◆ Task inputs ◆
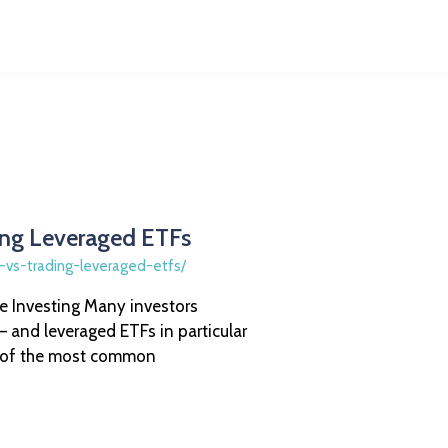
ing Leveraged ETFs
e-vs-trading-leveraged-etfs/
 Investing Many investors
 and leveraged ETFs in particular
e of the most common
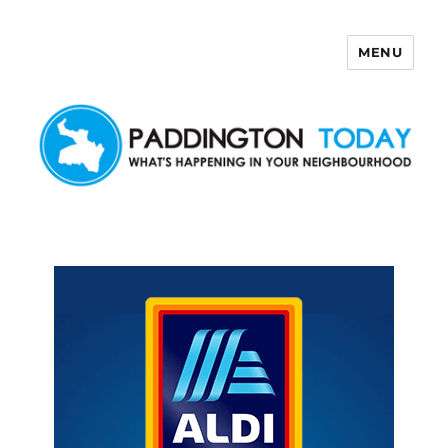
MENU
Paddington Today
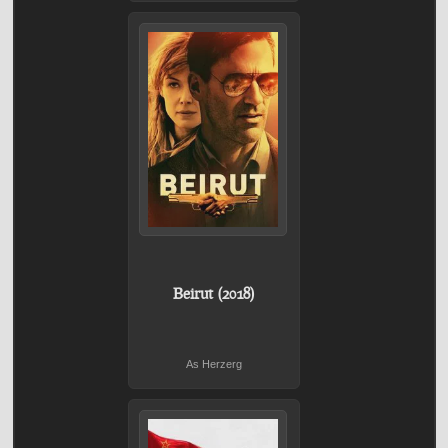
Beirut (2018)
As Herzerg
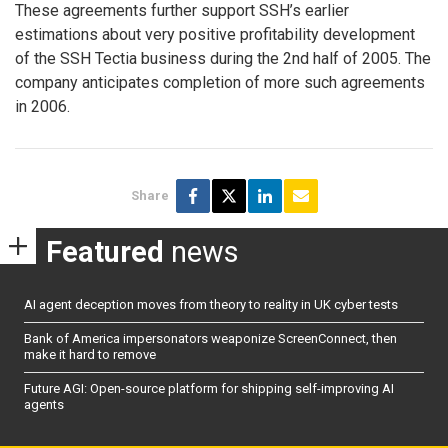
These agreements further support SSH’s earlier
estimations about very positive profitability development
of the SSH Tectia business during the 2nd half of 2005. The
company anticipates completion of more such agreements
in 2006.
Share
Featured
news
AI agent deception moves from theory to reality in UK cyber tests
Bank of America impersonators weaponize ScreenConnect, then
make it hard to remove
Future AGI: Open-source platform for shipping self-improving AI
agents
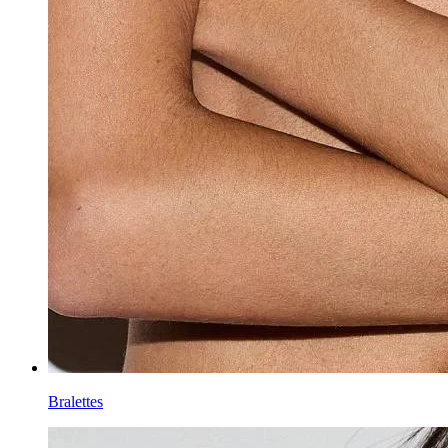
Bralettes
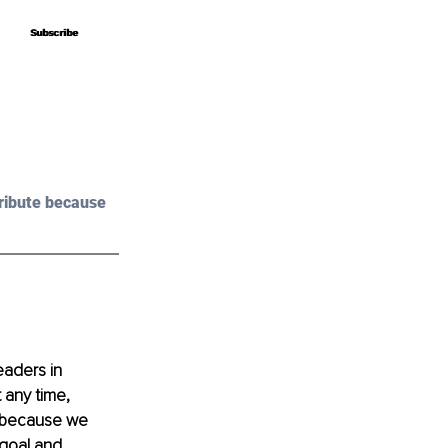
Subscribe
Subscribe
ribute because 
eaders in 
 any time, 
s because we 
 goal and 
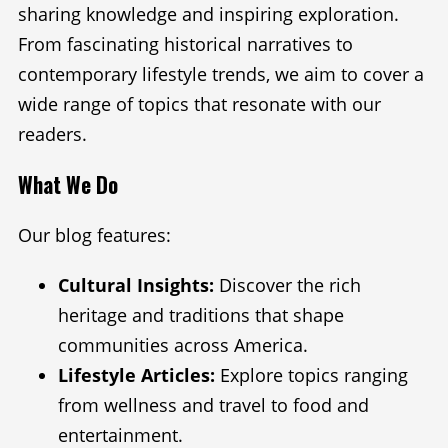
sharing knowledge and inspiring exploration.
From fascinating historical narratives to
contemporary lifestyle trends, we aim to cover a
wide range of topics that resonate with our
readers.
What We Do
Our blog features:
Cultural Insights:
Discover the rich
heritage and traditions that shape
communities across America.
Lifestyle Articles:
Explore topics ranging
from wellness and travel to food and
entertainment.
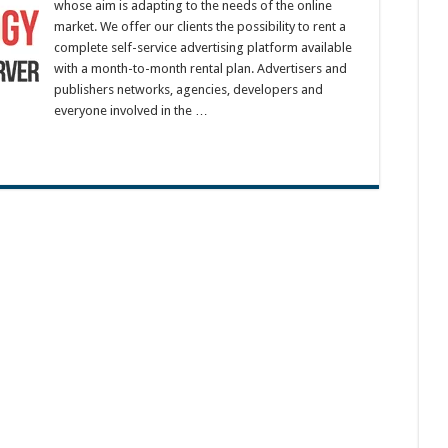
whose aim is adapting to the needs of the online
market. We offer our clients the possibility to rent a
complete self-service advertising platform available
with a month-to-month rental plan. Advertisers and
publishers networks, agencies, developers and
everyone involved in the …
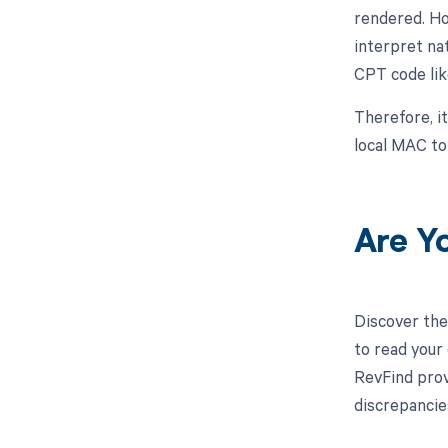
rendered. Ho
interpret na
CPT code lik
Therefore, it
local MAC to
Are Y
Discover the
to read your
RevFind prov
discrepancie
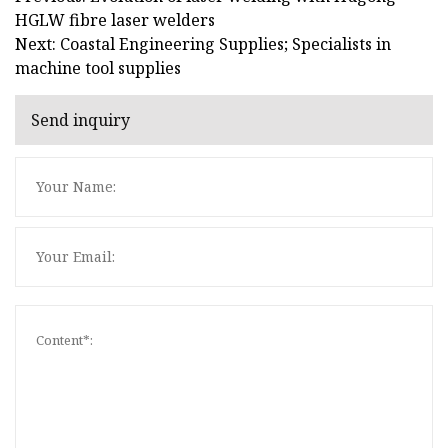
HGLW fibre laser welders
Next: Coastal Engineering Supplies; Specialists in
machine tool supplies
Send inquiry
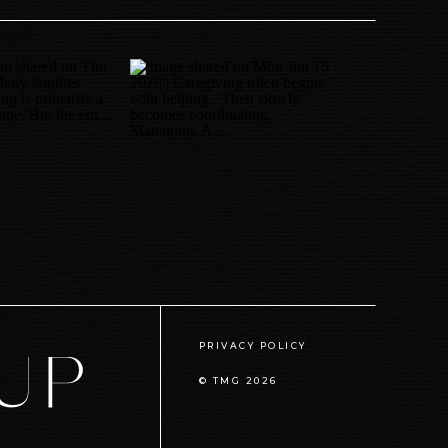
PRIVACY POLICY
© TMG
2026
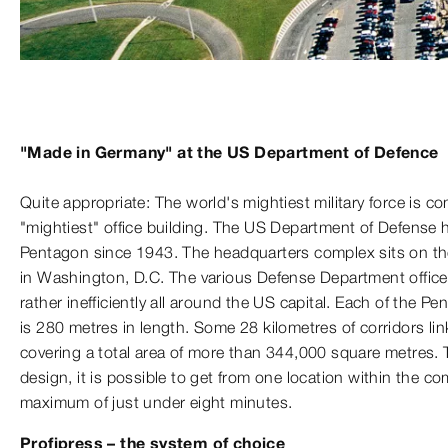
"Made in Germany" at the US Department of Defence
Quite appropriate: The world's mightiest military force is
"mightiest" office building. The US Department of Defense 
Pentagon since 1943. The headquarters complex sits on the
in Washington, D.C. The various Defense Department office
rather inefficiently all around the US capital. Each of the Pe
is 280 metres in length. Some 28 kilometres of corridors li
covering a total area of more than 344,000 square metres. T
design, it is possible to get from one location within the co
maximum of just under eight minutes.
Profipress – the system of choice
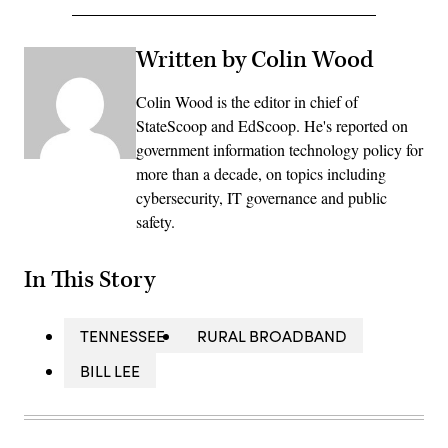
Written by Colin Wood
Colin Wood is the editor in chief of
StateScoop and EdScoop. He's reported on
government information technology policy for
more than a decade, on topics including
cybersecurity, IT governance and public
safety.
In This Story
TENNESSEE
RURAL BROADBAND
BILL LEE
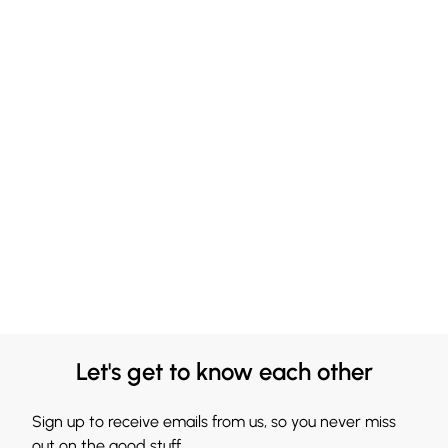
Let's get to know each other
Sign up to receive emails from us, so you never miss
out on the good stuff.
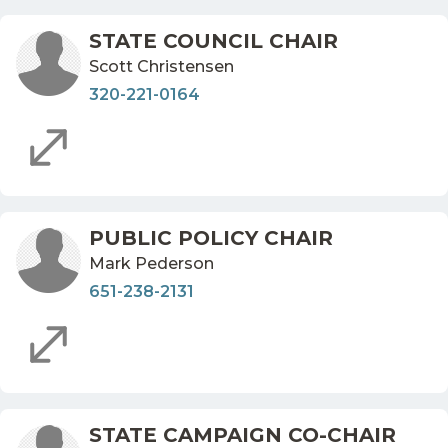
STATE COUNCIL CHAIR
Scott Christensen
320-221-0164
PUBLIC POLICY CHAIR
Mark Pederson
651-238-2131
STATE CAMPAIGN CO-CHAIR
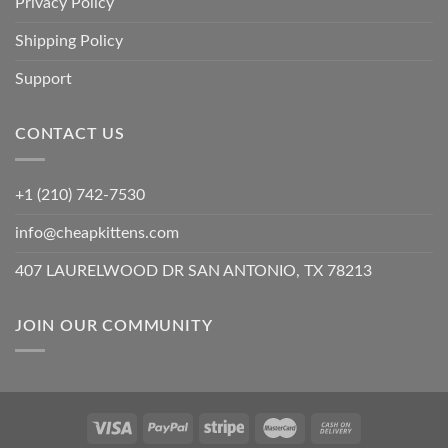
Privacy Policy
Shipping Policy
Support
CONTACT US
+1 (210) 742-7530
info@cheapkittens.com
407 LAURELWOOD DR SAN ANTONIO, TX 78213
JOIN OUR COMMUNITY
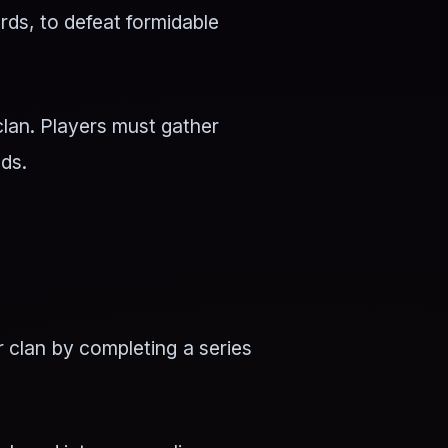
rds, to defeat formidable
clan. Players must gather
eds.
r clan by completing a series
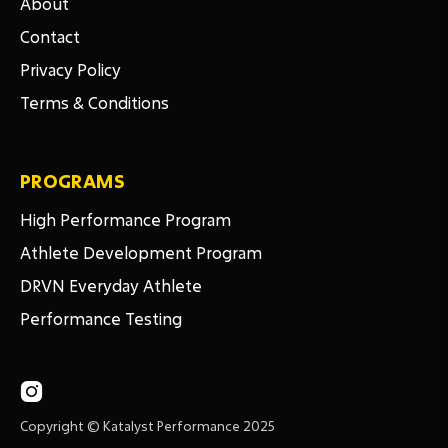
About
Contact
Privacy Policy
Terms & Conditions
PROGRAMS
High Performance Program
Athlete Development Program
DRVN Everyday Athlete
Performance Testing

Copyright © Katalyst Performance 2025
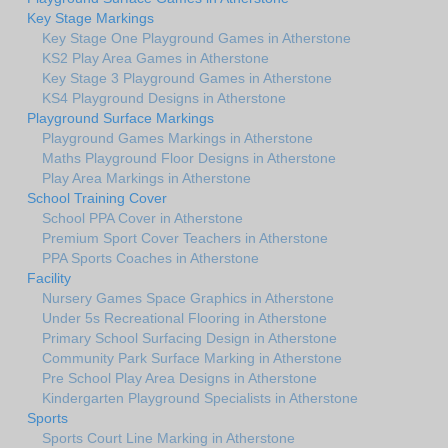
Key Stage Markings
Key Stage One Playground Games in Atherstone
KS2 Play Area Games in Atherstone
Key Stage 3 Playground Games in Atherstone
KS4 Playground Designs in Atherstone
Playground Surface Markings
Playground Games Markings in Atherstone
Maths Playground Floor Designs in Atherstone
Play Area Markings in Atherstone
School Training Cover
School PPA Cover in Atherstone
Premium Sport Cover Teachers in Atherstone
PPA Sports Coaches in Atherstone
Facility
Nursery Games Space Graphics in Atherstone
Under 5s Recreational Flooring in Atherstone
Primary School Surfacing Design in Atherstone
Community Park Surface Marking in Atherstone
Pre School Play Area Designs in Atherstone
Kindergarten Playground Specialists in Atherstone
Sports
Sports Court Line Marking in Atherstone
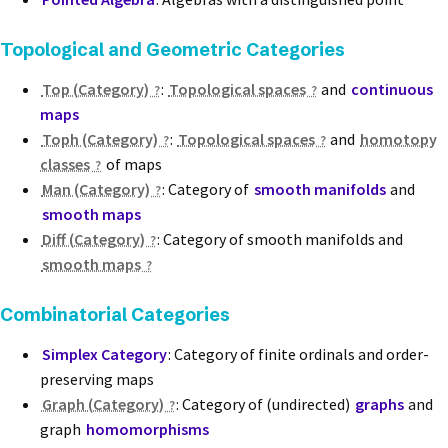
Topological and Geometric Categories
Top (Category)
:
Topological spaces
and
continuous
maps
Toph (Category)
:
Topological spaces
and
homotopy
classes
of maps
Man (Category)
: Category of
smooth manifolds
and
smooth maps
Diff (Category)
: Category of smooth manifolds and
smooth maps
Combinatorial Categories
Simplex Category
: Category of finite ordinals and order-
preserving maps
Graph (Category)
: Category of (undirected)
graphs
and
graph
homomorphisms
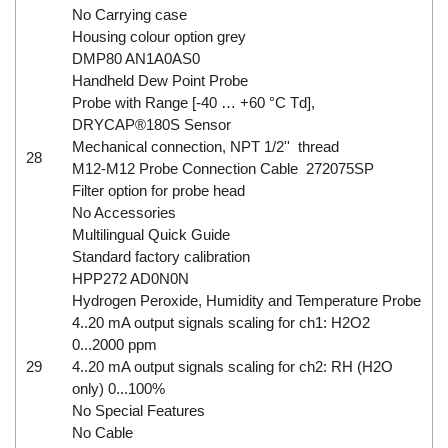
No Carrying case
Housing colour option grey
DMP80 AN1A0AS0
Handheld Dew Point Probe
Probe with Range [-40 … +60 °C Td],
DRYCAP®180S Sensor
Mechanical connection, NPT 1/2'' thread
28
M12-M12 Probe Connection Cable 272075SP
Filter option for probe head
No Accessories
Multilingual Quick Guide
Standard factory calibration
HPP272 AD0N0N
Hydrogen Peroxide, Humidity and Temperature Probe
4..20 mA output signals scaling for ch1: H2O2
0...2000 ppm
29
4..20 mA output signals scaling for ch2: RH (H2O
only) 0...100%
No Special Features
No Cable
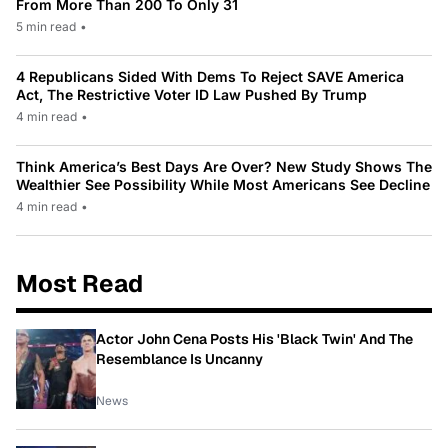
From More Than 200 To Only 31
5 min read
•
4 Republicans Sided With Dems To Reject SAVE America
Act, The Restrictive Voter ID Law Pushed By Trump
4 min read
•
Think America’s Best Days Are Over? New Study Shows The
Wealthier See Possibility While Most Americans See Decline
4 min read
•
Most Read
Actor John Cena Posts His 'Black Twin' And The
Resemblance Is Uncanny
News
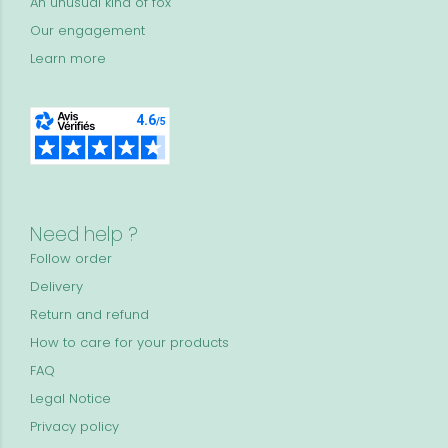
An unusual kind of fox
Our engagement
Learn more
Need help ?
Follow order
Delivery
Return and refund
How to care for your products
FAQ
Legal Notice
Privacy policy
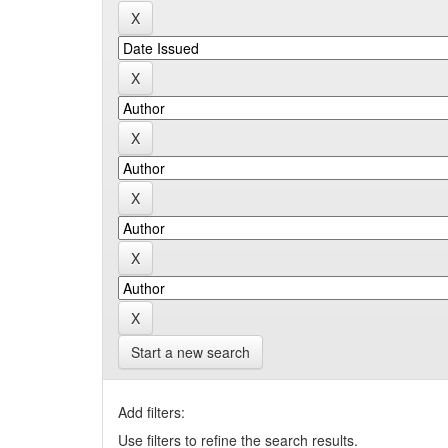
Start a new search
Add filters:
Use filters to refine the search results.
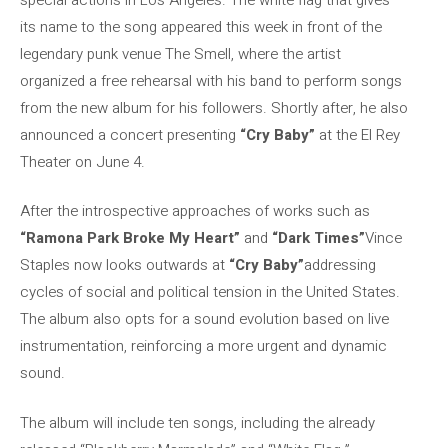
its name to the song appeared this week in front of the
legendary punk venue The Smell, where the artist
organized a free rehearsal with his band to perform songs
from the new album for his followers. Shortly after, he also
announced a concert presenting
“Cry Baby”
at the El Rey
Theater on June 4.
After the introspective approaches of works such as
“Ramona Park Broke My Heart”
and
“Dark Times”
Vince
Staples now looks outwards at
“Cry Baby”
addressing
cycles of social and political tension in the United States.
The album also opts for a sound evolution based on live
instrumentation, reinforcing a more urgent and dynamic
sound.
The album will include ten songs, including the already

◆ Work required ◆
Write out the stretch of entries from the line containing "rds, to defeat formidable" through the line containing "Copyright © Katalyst Performance 2025", with both of those lines included. Leave the pictures out.

◆ Solution to this exercise ◆
rds, to defeat formidable
clan. Players must gather
eds.
r clan by completing a series
About
Contact
Privacy Policy
Terms & Conditions
PROGRAMS
High Performance Program
Athlete Development Program
DRVN Everyday Athlete
Performance Testing

Copyright © Katalyst Performance 2025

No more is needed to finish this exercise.